Beccles Hospital in Suffolk is transforming patient care with the introduction of a range of digital monitoring technologies from East Coast Community Healthcare (ECCH) CIC.

Beccles Hospital is an intermediate NHS care unit with in-patient facilities for those requiring medical care or therapy that does not require acute care in a general hospital. Patients can also access physiotherapy, occupational therapy, speech and language therapy, and other services at the hospital.

Staff at the hospital are now using a pioneering digital monitoring system with observations recorded using tablet devices, which helps to alert them when patients are deteriorating and links directly to patients’ GPs.

The social enterprise, which runs Beccles Hospital and provides community-based NHS healthcare services across Norfolk and Suffolk, is one of the first organisations in the area to implement the system.

It means ward staff can update a patient’s electronic record and make all the information instantly accessible to all clinicians looking after the patient, regardless of whether they are on site or working elsewhere. This integrated approach results in improved care plans for patients, produced in a timely manner.

Minsmere Ward at Beccles Hospital provides in-patient rehabilitation and reablement care, as well as housing six palliative care beds with specialist consultant support from St Elizabeth Hospice.

In addition to the new monitoring system, a ‘virtual’ discharge room has been introduced whereby ECCH teams meet online daily with staff from the James Paget Hospital and Norfolk and Suffolk County Councils to discuss patients who could leave hospital, and be cared for either on Minsmere Ward, or in the community by ECCH’s Primary Care Home teams. This has helped to ease flow through the hospital and enabled closer working with our partners.

Intermediate Care Lead at Beccles Hospital Lisa Ruthven said: “As technology has come to the forefront of everyone’s minds as a means of communication during the pandemic, we realised how much it could benefit our service in the long term and we have used this to the utmost to transform the way we do things. It has made a real difference to the way we communicate on the ward and, most importantly, the way we care for patients.”

The NHS has increasingly been using different types of virtual, assistive or remote monitoring technologies over the past few years, accelerating rapidly with the onset of COVID-19 and the need to clear record-breaking patient backlogs.

For example, the NHS is currently piloting a Parkinson’s smartwatch scheme, where doctors can remotely assess patients’ conditions.

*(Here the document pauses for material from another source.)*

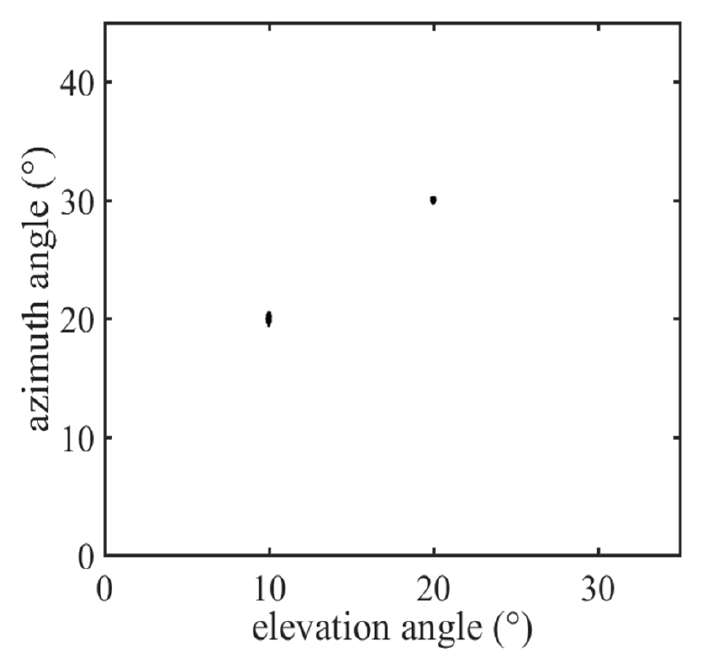
Figure 5. The scatter image of DOAs with TA ‐ MUSIC.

If successful, the project could be rolled out across England to around 120,000 people who have Parkinson’s.

Recently, Healthwatch England published a report looking at people’s experiences using digital technology to monitor their blood pressure at home. 63 percent of the participants preferred monitoring their blood pressure at home over going to the doctor’s for blood pressure readings. The report also explores improvements the NHS could make when giving patients technology to remotely monitor their condition.

Virtual hospital wards are also being utilised more frequently. Frimley Health NHS Foundation Trust and Berkshire Healthcare NHS Foundation Trust are providing acute hospital care in patients’ homes seven days a week via a virtual hospital ward expansion, which enables professionals to perform therapy assessments and prescribe relevant assistive technologies to patients quickly and efficiently.

Similarly, South West London Clinical Commissioning Group is using virtual wards to help patients recover in the comfort of their own homes. When patients have been discharged from hospital and are recovering at home, they can speak to clinicians virtually every day to ensure their needs are being met.